**What this task involves:** Omit every picture, then return the listing verbatim.

Information provided Block Start

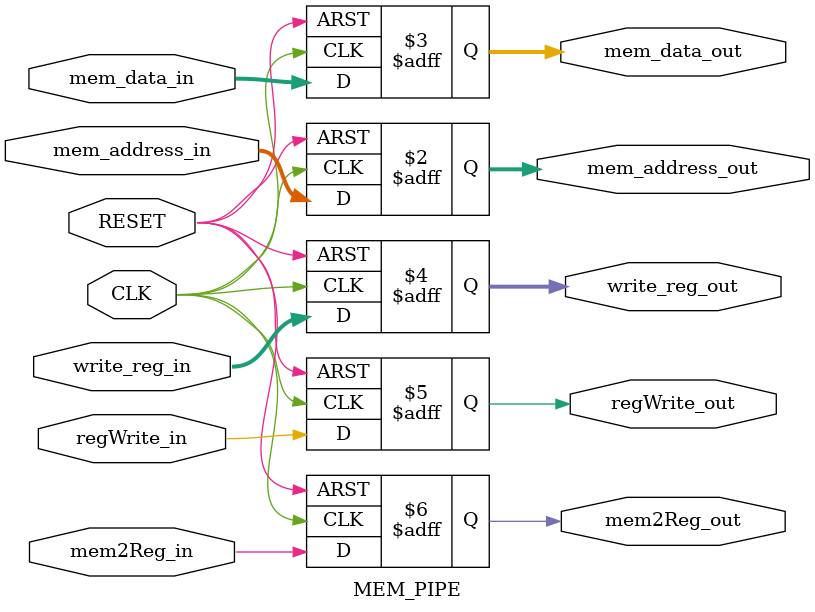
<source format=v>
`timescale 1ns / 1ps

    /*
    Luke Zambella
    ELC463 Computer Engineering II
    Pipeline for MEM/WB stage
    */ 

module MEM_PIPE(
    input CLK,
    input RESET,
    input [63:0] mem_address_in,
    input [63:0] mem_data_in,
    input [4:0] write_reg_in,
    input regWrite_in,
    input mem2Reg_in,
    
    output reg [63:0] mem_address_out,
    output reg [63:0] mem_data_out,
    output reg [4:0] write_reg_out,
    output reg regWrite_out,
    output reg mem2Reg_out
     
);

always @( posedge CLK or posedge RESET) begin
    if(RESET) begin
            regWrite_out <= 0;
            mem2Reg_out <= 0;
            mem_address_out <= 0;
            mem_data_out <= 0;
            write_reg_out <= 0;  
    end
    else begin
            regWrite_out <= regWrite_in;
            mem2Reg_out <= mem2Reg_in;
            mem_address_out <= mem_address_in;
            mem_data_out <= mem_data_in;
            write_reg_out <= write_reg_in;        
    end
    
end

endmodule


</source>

Information provided Block End

**Task solution:**
<source format=v>
`timescale 1ns / 1ps

    /*
    Luke Zambella
    ELC463 Computer Engineering II
    Pipeline for MEM/WB stage
    */ 

module MEM_PIPE(
    input CLK,
    input RESET,
    input [63:0] mem_address_in,
    input [63:0] mem_data_in,
    input [4:0] write_reg_in,
    input regWrite_in,
    input mem2Reg_in,
    
    output reg [63:0] mem_address_out,
    output reg [63:0] mem_data_out,
    output reg [4:0] write_reg_out,
    output reg regWrite_out,
    output reg mem2Reg_out
     
);

always @( posedge CLK or posedge RESET) begin
    if(RESET) begin
            regWrite_out <= 0;
            mem2Reg_out <= 0;
            mem_address_out <= 0;
            mem_data_out <= 0;
            write_reg_out <= 0;  
    end
    else begin
            regWrite_out <= regWrite_in;
            mem2Reg_out <= mem2Reg_in;
            mem_address_out <= mem_address_in;
            mem_data_out <= mem_data_in;
            write_reg_out <= write_reg_in;        
    end
    
end

endmodule


</source>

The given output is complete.